As mortgage rates remain elevated, and housing inventory increase, unsupported rapid home price growth could moderate in the second half of 2022, according to Fitch Ratings.

On a year-to-year basis as of May 2022, home prices grew annually by 19.8% and were overvalued by, according to Fitch. The May reading compares with the peak price growth of 20.6% in April 2022, the rating agency said, citing the Case Shiller Home Price Index. In a separate valuation, home valuations grew by about 8.8% in May on a year-to-year basis, Fitch said.

Further, Fitch noted that national home prices were overvalued by 11.0% for 1Q22 on a population-weighted average (WA) basis, compared with 9.2% in 4Q21. Housing affordability could continue to deteriorate, as mortgage rates and home prices continue to escalate, Fitch analyst Jian Mao wrote in the report, "U.S. RMBS Sustainable Home Price Report."

Affordability narrows with inflation, rate movement

Homeownership has proven to be more difficult as prices and borrowing rates increase, according to Fitch. As of August 4, the 30-year fixed mortgage rate was 5.0%, slightly off of its peak of 5.8% in June. For that month, Fitch estimated, mortgage payments were 25% of income, the rating agency said.

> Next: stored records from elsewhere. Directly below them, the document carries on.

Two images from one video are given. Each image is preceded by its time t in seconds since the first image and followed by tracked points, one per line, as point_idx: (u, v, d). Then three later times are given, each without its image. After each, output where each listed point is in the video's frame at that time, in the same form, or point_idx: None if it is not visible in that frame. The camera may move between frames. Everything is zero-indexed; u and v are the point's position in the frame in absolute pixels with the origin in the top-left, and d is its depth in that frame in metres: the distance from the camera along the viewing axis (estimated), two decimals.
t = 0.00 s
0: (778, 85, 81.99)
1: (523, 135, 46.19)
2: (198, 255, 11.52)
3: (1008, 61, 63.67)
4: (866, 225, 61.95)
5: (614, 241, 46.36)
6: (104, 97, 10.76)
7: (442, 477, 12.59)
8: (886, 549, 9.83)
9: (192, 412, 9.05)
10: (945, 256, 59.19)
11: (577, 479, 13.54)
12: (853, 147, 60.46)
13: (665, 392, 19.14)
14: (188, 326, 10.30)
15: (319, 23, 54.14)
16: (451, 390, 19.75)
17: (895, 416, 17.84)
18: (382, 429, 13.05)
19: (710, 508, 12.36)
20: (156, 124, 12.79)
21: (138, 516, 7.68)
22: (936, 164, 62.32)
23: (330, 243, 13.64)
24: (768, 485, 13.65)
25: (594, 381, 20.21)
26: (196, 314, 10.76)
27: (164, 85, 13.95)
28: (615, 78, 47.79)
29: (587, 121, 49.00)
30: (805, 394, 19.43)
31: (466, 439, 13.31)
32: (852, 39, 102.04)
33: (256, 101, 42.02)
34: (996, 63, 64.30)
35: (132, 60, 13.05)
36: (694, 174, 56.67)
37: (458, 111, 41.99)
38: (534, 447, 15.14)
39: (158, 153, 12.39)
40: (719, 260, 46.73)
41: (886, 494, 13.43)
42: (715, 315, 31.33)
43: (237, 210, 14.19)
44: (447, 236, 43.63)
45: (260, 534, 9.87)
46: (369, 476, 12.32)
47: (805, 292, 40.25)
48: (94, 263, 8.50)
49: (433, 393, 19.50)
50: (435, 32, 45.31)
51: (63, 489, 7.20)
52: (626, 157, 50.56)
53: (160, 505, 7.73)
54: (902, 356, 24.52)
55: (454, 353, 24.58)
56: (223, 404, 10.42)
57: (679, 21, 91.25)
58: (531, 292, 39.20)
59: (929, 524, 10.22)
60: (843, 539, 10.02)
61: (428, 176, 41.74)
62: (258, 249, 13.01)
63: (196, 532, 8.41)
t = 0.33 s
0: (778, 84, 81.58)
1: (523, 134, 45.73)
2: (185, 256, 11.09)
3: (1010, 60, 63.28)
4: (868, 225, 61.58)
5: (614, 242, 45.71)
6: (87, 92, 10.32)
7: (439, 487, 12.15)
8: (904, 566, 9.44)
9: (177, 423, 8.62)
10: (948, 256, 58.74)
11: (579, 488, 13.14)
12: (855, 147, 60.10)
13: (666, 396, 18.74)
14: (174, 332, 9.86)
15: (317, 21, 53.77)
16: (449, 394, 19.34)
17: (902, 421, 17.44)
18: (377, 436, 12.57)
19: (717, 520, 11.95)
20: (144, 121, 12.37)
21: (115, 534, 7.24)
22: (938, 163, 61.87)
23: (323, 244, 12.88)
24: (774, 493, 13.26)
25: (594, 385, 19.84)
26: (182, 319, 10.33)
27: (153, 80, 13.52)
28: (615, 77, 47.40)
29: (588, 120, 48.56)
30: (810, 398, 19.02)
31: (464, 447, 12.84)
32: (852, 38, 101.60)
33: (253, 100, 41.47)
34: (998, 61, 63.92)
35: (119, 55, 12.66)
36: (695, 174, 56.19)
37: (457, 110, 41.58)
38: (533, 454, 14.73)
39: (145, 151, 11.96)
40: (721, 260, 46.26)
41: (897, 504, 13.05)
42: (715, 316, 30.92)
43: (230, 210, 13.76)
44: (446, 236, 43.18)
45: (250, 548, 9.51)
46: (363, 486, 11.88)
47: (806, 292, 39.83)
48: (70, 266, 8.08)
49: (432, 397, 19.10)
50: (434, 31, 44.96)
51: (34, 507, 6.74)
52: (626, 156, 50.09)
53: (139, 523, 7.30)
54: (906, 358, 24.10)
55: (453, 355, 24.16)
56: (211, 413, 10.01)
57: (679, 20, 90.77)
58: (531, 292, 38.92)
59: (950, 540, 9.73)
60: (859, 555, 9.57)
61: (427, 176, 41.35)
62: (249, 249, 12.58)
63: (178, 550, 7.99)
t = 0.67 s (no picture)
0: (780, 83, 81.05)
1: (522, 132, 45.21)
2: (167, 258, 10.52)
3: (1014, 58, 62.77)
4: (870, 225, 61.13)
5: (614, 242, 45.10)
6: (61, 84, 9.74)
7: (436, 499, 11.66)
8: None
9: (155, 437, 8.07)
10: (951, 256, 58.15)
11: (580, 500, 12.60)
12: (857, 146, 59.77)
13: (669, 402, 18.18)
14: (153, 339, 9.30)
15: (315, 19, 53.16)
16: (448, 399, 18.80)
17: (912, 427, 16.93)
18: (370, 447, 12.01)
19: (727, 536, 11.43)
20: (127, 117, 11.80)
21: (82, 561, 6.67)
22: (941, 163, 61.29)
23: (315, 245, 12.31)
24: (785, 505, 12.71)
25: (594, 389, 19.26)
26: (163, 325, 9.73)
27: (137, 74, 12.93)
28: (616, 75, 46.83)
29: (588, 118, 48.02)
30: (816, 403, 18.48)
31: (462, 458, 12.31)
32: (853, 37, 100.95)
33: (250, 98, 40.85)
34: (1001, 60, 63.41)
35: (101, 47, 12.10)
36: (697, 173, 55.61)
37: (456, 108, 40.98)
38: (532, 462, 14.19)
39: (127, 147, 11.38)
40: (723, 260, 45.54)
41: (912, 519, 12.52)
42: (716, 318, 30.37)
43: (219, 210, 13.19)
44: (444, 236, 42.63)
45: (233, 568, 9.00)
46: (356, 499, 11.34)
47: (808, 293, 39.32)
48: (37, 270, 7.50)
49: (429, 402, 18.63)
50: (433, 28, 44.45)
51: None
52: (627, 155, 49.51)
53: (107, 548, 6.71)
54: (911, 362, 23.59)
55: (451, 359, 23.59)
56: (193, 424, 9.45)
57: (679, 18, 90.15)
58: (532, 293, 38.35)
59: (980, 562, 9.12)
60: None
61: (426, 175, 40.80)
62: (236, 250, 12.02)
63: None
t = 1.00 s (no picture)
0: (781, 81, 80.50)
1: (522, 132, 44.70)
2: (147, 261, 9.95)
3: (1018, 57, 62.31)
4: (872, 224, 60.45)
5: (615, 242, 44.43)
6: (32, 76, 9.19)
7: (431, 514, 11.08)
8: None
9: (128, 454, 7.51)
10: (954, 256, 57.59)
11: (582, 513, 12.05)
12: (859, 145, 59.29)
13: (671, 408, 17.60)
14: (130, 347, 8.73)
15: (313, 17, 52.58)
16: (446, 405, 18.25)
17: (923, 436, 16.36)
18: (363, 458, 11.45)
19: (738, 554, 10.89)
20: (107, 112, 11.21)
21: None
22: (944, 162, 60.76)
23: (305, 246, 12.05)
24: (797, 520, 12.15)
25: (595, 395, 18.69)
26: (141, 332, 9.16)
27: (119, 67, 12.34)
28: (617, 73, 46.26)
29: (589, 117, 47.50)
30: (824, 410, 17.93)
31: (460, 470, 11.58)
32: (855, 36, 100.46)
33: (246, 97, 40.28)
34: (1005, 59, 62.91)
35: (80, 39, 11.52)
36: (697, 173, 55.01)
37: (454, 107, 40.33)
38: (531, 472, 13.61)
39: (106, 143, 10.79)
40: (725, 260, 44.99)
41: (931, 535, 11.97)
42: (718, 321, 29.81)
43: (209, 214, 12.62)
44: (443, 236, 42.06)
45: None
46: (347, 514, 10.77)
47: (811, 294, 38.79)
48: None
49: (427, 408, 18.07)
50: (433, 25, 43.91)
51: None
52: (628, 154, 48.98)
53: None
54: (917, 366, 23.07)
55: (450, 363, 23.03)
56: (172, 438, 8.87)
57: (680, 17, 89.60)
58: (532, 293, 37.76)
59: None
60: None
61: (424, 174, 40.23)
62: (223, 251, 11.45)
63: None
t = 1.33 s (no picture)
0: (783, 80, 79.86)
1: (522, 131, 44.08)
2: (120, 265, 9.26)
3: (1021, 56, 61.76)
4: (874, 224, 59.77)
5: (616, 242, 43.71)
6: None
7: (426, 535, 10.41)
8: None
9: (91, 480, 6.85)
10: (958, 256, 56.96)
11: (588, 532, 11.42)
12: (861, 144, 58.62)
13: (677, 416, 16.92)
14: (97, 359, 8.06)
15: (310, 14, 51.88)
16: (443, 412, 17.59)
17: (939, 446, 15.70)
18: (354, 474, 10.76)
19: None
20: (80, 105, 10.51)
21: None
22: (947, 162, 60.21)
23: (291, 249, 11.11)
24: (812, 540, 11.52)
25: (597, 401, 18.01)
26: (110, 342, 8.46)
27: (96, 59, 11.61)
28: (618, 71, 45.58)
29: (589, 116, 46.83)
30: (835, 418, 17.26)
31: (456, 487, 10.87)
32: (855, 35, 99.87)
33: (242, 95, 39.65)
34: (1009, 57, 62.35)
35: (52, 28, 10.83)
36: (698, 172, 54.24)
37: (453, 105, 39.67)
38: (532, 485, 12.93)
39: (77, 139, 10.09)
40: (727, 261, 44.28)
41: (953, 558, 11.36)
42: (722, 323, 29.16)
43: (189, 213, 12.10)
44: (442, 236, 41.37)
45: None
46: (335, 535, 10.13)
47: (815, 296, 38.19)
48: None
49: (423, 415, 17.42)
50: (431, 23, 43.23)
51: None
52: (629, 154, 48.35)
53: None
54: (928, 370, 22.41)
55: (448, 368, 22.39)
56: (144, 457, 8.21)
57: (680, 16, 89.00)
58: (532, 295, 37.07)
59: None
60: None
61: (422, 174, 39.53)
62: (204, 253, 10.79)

Not only did this exceed the highest level seen during the Great Financial Crisis, but appears to be the fallout of two major forces at work in the economy right now: the Federal Reserve's rate raising campaign to rein inflation, and a Consumer Price Index that appears to be stuck at historic highs.

The U.S. Bureau of Labor Statistics reported on Wednesday that the Consumer Price Index rose 8.5% over the last 12 months, unchanged from June.

This comes just several weeks after the Federal Reserve raised overnight borrowing rates by 0.75 basis points. In remarks days after the move Federal Reserve Chairman Jerome Powell noted that markets are working in an orderly way, and that employment and economic activity still paint a decent picture. Powell did, however, note concern for average Americans—and those existing on the lower end of the income spectrum—who are suffering from the effects of high inflation.

Members of the middle class and those who are better off might have some resources to absorb price increases, Powell noted, but many people do not have those resources.

"We understand how painful it is," Powell said. In response, the that realization, he added, "We are assigned uniquely and unconditionally the obligation of providing price stability to the American people. And we're going to use our tools to do that."

Meanwhile, Fitch noted that purchase applications are signaling a weaker housing demand. Home purchase activity plummeted to the lowest level since 2015, Fitch said, citing the Mortgage Bankers Association's purchase index. The index had declined by 18% in June 2022, compared with a year ago.